Switch every "frontmatter" to "front matter" in the rows running from the start through the line containing "with that information.", inclusive, and give those lines again with nothing else changed.

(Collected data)
----------------
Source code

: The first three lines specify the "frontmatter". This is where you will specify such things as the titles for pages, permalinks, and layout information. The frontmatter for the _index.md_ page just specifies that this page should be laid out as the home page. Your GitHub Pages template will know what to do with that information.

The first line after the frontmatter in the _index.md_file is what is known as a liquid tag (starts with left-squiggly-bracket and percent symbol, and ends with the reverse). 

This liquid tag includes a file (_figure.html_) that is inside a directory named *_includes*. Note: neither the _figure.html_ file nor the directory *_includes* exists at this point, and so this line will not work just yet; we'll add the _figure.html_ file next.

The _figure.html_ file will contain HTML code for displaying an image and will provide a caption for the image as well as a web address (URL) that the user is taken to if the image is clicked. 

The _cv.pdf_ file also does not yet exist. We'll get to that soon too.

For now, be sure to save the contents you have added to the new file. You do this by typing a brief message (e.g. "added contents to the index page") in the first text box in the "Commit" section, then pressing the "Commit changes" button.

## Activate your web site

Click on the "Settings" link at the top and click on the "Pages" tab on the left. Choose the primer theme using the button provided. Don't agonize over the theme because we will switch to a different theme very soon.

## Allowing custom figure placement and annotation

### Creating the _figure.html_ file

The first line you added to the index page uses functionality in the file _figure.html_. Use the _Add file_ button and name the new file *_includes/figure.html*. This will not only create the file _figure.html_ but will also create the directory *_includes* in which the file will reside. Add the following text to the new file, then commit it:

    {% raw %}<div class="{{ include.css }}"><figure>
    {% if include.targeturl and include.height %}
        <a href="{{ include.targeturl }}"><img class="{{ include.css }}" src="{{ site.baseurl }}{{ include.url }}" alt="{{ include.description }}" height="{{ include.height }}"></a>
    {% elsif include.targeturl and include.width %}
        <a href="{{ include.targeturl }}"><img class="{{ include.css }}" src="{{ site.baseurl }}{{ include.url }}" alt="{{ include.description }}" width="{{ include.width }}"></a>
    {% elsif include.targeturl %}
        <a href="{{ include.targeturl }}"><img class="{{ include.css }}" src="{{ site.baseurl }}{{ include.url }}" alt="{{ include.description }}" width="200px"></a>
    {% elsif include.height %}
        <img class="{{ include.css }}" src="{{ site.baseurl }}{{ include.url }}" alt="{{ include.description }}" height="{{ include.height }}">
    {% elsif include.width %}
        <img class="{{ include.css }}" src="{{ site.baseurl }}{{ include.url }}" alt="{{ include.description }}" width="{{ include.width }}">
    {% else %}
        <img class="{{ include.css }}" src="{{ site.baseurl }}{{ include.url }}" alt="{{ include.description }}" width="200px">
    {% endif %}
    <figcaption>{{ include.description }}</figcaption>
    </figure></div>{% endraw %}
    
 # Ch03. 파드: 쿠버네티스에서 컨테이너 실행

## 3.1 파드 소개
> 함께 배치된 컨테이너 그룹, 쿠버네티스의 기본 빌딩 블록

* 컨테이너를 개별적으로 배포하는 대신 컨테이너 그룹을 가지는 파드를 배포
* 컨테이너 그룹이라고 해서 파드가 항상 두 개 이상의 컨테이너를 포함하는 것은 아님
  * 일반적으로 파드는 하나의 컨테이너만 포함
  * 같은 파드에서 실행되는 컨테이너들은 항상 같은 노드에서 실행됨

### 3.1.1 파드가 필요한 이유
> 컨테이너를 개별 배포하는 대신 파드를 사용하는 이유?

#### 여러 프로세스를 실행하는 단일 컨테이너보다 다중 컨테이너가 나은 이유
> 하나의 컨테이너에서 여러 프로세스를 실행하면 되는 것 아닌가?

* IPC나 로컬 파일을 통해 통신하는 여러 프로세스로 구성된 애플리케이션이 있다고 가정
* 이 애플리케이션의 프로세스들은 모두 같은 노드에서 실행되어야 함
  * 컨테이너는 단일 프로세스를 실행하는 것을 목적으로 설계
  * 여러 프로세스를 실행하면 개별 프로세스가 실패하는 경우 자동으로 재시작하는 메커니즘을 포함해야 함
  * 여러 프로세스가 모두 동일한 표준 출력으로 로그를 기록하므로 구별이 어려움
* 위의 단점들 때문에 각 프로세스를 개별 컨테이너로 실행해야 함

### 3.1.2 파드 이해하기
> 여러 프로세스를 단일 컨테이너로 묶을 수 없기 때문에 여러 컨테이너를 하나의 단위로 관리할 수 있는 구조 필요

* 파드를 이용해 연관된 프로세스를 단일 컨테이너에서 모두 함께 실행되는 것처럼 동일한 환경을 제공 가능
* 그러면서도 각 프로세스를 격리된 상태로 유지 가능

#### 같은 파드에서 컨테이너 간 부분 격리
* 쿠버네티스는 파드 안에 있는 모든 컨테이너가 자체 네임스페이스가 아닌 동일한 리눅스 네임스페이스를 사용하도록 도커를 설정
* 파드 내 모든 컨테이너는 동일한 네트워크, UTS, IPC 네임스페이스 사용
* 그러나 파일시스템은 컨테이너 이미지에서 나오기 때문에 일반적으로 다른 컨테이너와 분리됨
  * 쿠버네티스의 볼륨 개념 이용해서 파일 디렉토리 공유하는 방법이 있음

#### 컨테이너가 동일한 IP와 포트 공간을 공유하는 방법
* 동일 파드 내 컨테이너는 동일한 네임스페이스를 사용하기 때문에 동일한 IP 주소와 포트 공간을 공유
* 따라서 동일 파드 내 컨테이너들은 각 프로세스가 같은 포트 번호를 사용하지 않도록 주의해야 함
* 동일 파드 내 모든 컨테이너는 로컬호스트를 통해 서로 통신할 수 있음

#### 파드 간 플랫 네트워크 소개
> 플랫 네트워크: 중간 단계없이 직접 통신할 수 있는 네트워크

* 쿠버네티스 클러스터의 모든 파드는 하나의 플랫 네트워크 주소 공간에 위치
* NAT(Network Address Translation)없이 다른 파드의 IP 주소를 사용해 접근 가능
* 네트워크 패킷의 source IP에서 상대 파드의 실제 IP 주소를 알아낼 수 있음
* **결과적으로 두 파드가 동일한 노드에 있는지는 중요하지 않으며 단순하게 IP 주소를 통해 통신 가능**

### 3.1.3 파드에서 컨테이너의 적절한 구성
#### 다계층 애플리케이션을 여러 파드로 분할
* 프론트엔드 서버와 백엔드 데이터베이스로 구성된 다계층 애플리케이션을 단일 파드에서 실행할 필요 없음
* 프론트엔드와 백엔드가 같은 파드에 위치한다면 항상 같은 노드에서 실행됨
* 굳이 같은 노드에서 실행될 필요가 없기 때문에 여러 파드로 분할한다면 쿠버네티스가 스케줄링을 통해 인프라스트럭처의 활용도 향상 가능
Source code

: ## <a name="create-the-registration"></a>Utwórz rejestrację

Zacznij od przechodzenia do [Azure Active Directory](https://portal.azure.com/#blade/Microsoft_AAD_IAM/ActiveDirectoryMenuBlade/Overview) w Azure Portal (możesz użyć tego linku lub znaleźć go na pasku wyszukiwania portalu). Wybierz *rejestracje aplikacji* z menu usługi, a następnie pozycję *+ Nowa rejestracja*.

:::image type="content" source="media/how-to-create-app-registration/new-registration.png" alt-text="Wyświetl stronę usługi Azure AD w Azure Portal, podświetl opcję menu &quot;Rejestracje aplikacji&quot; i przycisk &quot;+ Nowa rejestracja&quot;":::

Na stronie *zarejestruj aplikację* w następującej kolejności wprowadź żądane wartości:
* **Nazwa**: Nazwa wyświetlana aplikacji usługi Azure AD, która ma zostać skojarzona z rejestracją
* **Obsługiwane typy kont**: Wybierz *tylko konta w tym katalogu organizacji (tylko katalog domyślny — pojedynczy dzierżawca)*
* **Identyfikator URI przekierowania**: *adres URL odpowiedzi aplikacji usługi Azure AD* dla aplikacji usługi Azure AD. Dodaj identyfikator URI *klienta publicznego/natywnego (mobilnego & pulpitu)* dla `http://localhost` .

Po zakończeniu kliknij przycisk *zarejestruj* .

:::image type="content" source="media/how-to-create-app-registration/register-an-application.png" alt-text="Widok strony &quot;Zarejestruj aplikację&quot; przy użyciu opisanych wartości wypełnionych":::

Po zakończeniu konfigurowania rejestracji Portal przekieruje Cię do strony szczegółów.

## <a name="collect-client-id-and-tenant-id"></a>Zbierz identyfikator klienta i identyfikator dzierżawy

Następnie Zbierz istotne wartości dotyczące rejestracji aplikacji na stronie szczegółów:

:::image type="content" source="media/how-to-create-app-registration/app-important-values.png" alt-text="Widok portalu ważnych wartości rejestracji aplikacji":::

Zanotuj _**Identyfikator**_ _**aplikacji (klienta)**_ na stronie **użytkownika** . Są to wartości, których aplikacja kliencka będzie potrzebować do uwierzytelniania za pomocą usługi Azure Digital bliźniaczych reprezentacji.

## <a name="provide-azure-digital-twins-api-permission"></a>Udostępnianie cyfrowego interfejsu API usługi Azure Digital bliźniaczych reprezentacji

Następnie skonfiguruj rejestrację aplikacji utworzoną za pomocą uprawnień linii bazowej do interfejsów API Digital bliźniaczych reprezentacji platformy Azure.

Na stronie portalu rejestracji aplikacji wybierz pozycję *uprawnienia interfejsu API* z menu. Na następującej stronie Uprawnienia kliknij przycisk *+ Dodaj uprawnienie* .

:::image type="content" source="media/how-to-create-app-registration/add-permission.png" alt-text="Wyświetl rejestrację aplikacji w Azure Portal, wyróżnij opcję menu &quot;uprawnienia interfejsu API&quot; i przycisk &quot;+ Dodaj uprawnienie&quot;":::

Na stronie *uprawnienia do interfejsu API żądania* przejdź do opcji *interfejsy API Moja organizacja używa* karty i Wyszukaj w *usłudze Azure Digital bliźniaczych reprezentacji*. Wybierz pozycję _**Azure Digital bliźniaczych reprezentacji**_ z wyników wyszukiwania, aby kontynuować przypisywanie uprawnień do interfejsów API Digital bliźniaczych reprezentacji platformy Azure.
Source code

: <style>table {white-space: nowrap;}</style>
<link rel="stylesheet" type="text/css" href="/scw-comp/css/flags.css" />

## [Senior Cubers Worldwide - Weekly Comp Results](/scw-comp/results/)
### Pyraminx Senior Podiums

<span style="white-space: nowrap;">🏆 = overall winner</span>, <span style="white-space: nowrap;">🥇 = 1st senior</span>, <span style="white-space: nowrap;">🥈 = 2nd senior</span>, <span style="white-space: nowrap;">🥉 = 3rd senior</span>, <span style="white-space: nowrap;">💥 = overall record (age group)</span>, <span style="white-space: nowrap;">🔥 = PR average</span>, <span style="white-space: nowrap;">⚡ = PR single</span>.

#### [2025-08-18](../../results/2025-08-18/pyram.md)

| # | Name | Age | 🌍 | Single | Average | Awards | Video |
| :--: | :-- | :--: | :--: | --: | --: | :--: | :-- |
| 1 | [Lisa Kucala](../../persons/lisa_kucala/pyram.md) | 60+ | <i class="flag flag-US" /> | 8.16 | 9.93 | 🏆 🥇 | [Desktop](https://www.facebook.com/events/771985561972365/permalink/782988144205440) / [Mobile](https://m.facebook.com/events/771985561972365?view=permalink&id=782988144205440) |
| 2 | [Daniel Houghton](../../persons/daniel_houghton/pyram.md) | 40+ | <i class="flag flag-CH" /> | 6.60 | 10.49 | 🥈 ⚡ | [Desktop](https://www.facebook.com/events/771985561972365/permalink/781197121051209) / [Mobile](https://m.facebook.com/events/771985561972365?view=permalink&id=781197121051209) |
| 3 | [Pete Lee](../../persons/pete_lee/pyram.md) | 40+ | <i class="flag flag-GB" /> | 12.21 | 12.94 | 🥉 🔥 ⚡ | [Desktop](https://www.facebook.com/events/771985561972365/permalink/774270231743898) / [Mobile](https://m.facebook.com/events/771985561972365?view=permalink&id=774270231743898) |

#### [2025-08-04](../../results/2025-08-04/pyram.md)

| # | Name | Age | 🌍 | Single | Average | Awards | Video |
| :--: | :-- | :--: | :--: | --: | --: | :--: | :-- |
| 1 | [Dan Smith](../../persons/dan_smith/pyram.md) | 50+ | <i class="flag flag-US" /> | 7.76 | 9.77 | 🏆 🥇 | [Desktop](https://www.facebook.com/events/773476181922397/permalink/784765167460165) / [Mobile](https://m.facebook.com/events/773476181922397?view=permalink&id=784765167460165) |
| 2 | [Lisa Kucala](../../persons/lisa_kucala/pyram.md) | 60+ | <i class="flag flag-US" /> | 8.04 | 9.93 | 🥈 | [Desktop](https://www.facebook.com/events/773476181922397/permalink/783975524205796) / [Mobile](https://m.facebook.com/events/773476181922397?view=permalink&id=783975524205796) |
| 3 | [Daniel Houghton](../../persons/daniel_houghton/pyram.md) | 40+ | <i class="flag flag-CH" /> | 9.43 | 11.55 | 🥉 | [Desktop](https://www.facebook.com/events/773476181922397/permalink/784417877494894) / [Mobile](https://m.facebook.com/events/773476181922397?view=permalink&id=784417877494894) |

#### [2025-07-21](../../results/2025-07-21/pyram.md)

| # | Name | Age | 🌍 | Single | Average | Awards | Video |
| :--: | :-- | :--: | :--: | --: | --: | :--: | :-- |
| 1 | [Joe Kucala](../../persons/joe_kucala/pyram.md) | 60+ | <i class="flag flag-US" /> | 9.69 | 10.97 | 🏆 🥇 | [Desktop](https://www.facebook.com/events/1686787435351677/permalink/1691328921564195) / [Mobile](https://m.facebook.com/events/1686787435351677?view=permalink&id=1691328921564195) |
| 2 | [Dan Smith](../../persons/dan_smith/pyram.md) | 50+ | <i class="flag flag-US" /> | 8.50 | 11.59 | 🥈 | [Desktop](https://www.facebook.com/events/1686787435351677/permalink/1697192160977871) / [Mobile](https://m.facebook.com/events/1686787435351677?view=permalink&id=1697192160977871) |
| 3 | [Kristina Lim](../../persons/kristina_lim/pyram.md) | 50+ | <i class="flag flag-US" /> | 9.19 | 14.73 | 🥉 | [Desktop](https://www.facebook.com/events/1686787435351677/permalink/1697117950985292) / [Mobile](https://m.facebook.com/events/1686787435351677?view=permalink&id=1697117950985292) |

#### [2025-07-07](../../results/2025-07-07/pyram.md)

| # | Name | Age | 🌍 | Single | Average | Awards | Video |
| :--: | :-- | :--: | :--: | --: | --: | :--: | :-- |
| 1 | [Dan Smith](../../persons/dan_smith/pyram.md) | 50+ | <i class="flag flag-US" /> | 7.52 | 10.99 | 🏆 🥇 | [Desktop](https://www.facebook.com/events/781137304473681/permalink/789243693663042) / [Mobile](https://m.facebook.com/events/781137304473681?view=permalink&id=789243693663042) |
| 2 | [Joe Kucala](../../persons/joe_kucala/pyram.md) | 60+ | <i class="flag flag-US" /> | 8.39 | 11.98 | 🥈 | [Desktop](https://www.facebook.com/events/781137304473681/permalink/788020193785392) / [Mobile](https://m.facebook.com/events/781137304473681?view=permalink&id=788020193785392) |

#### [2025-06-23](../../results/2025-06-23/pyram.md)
----------------
**TASK RESPONSE**:
Source code

: The first three lines specify the "front matter". This is where you will specify such things as the titles for pages, permalinks, and layout information. The front matter for the _index.md_ page just specifies that this page should be laid out as the home page. Your GitHub Pages template will know what to do with that information.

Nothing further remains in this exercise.